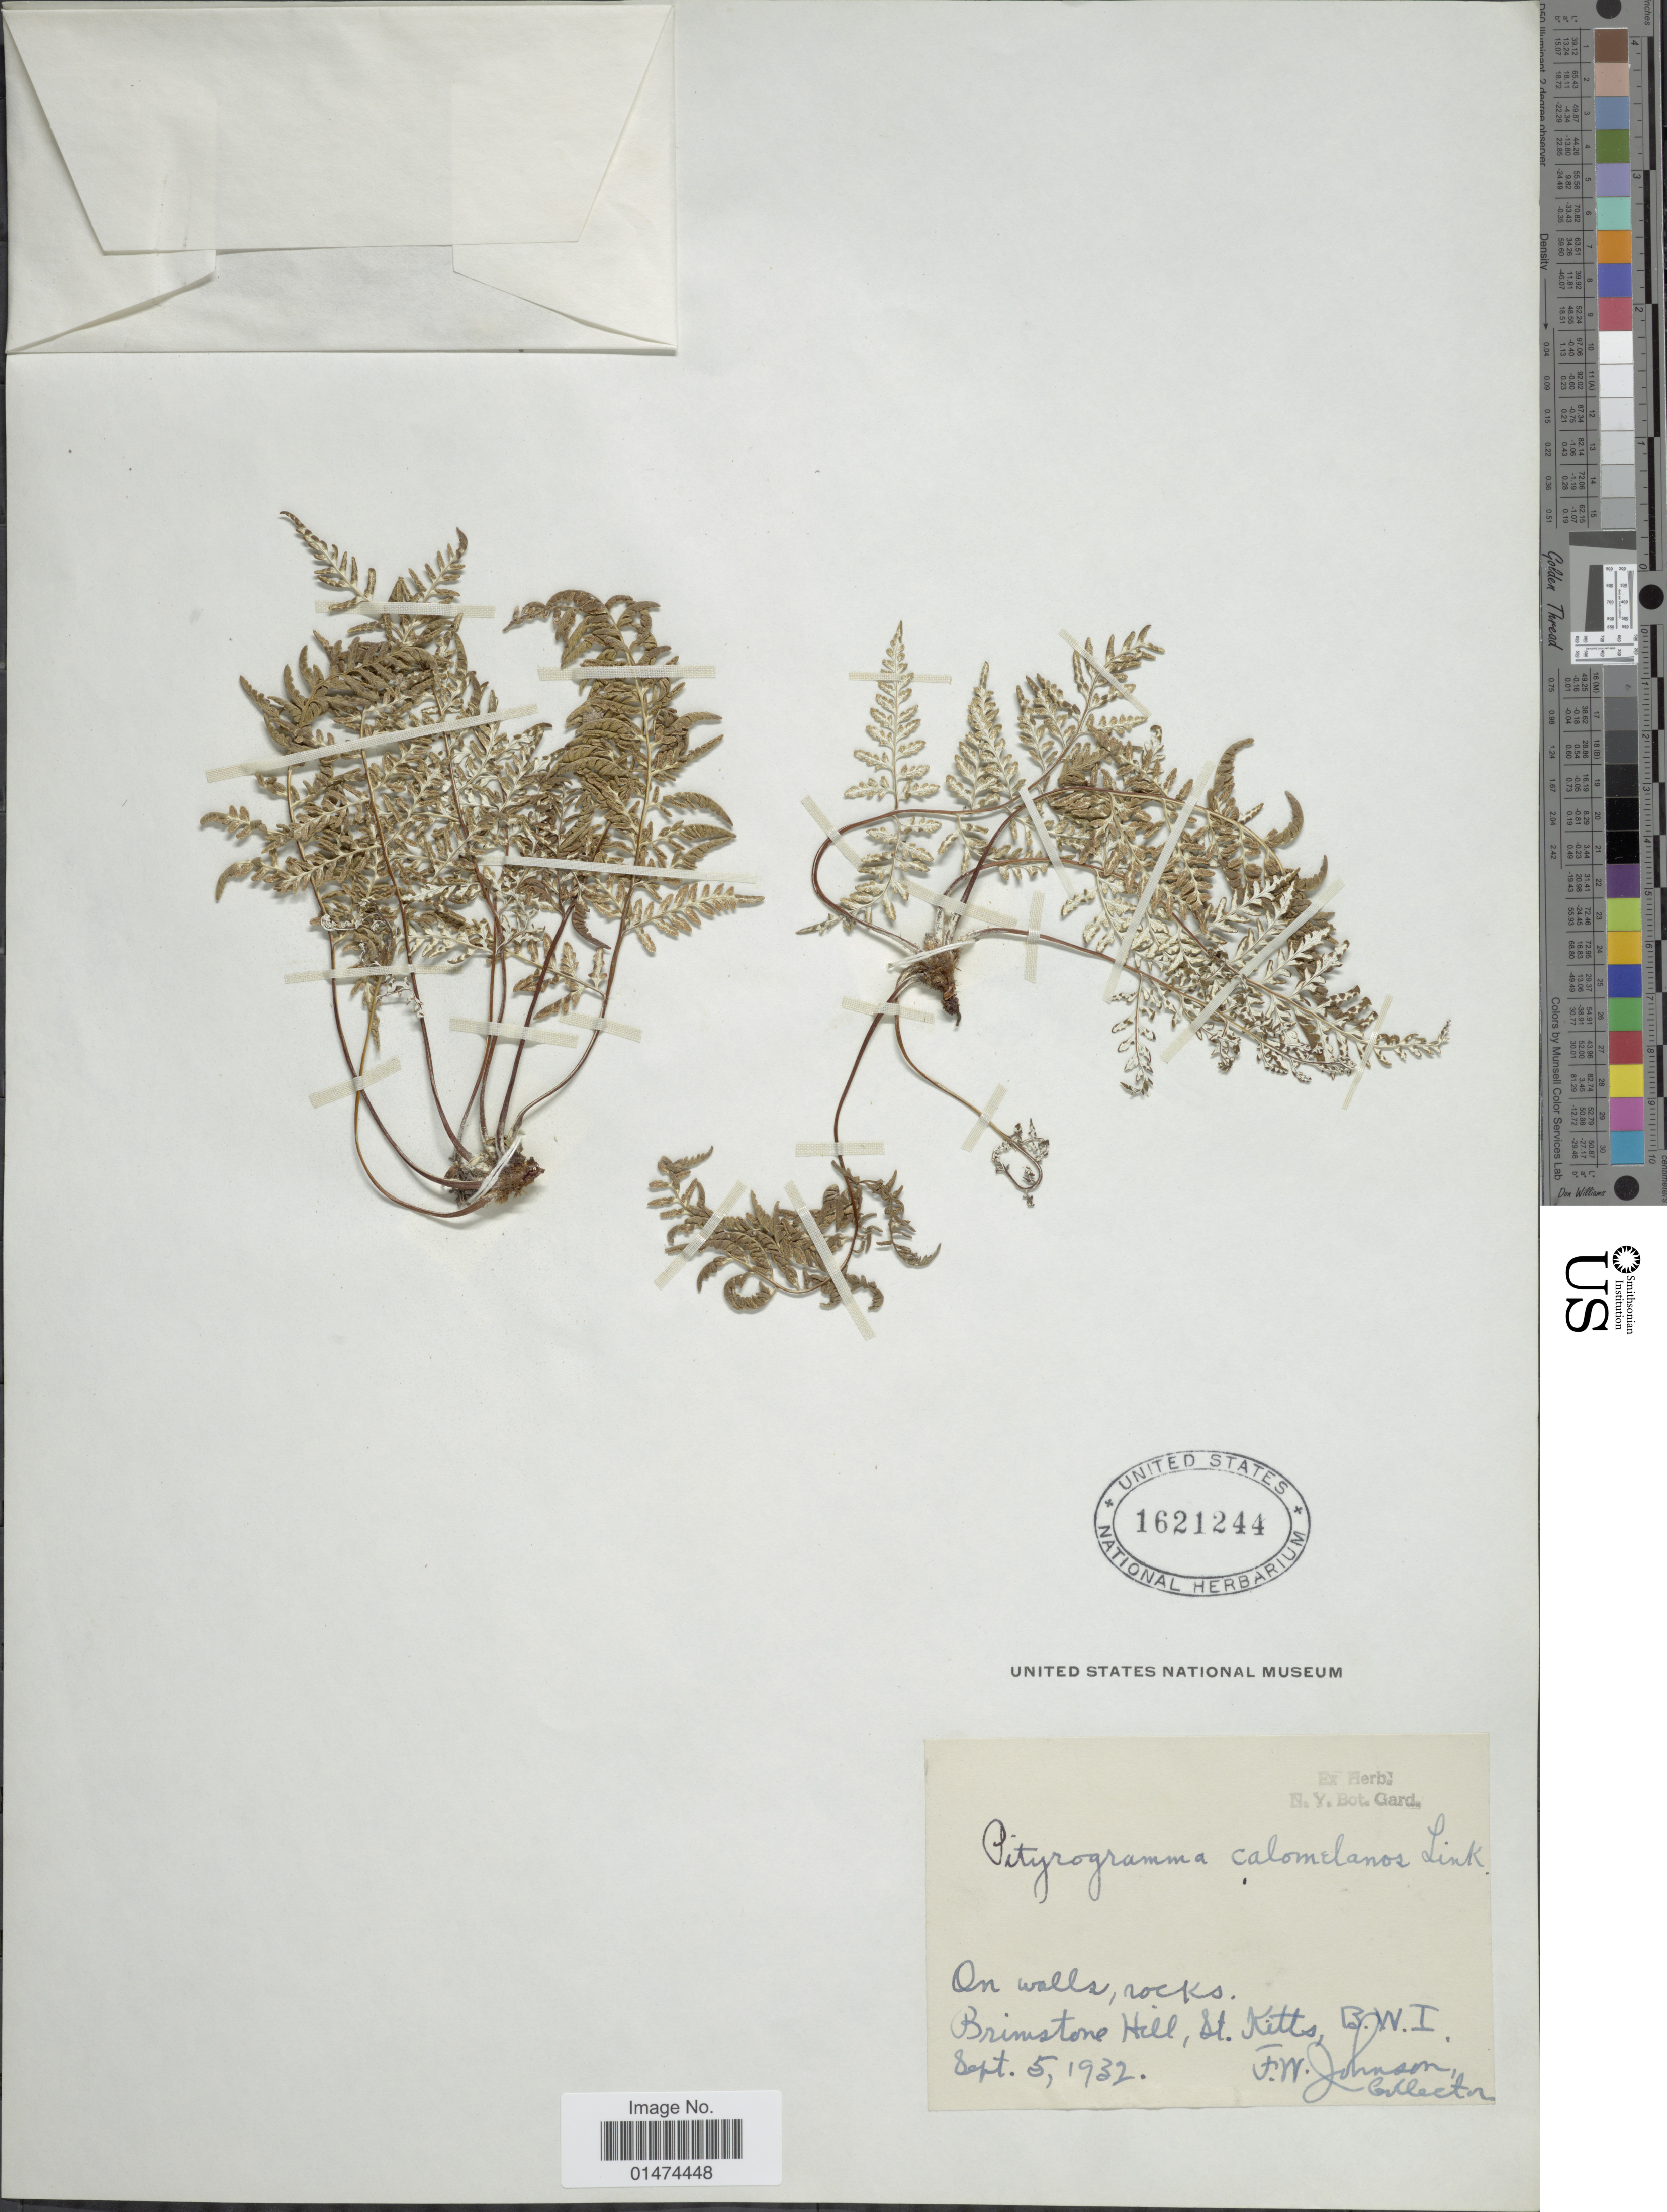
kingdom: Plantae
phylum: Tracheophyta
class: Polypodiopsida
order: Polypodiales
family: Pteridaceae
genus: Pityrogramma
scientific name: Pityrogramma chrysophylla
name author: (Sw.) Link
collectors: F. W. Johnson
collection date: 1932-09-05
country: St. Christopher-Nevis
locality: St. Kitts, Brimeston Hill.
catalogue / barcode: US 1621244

#### Task to complete
Can you rewrite all the records above, renaming "collection date" to "date collected" and keeping everything else the same? Omit the pictures from your answer.

#### Result of this exercise
kingdom: Plantae
phylum: Tracheophyta
class: Polypodiopsida
order: Polypodiales
family: Pteridaceae
genus: Pityrogramma
scientific name: Pityrogramma chrysophylla
name author: (Sw.) Link
collectors: F. W. Johnson
date collected: 1932-09-05
country: St. Christopher-Nevis
locality: St. Kitts, Brimeston Hill.
catalogue / barcode: US 1621244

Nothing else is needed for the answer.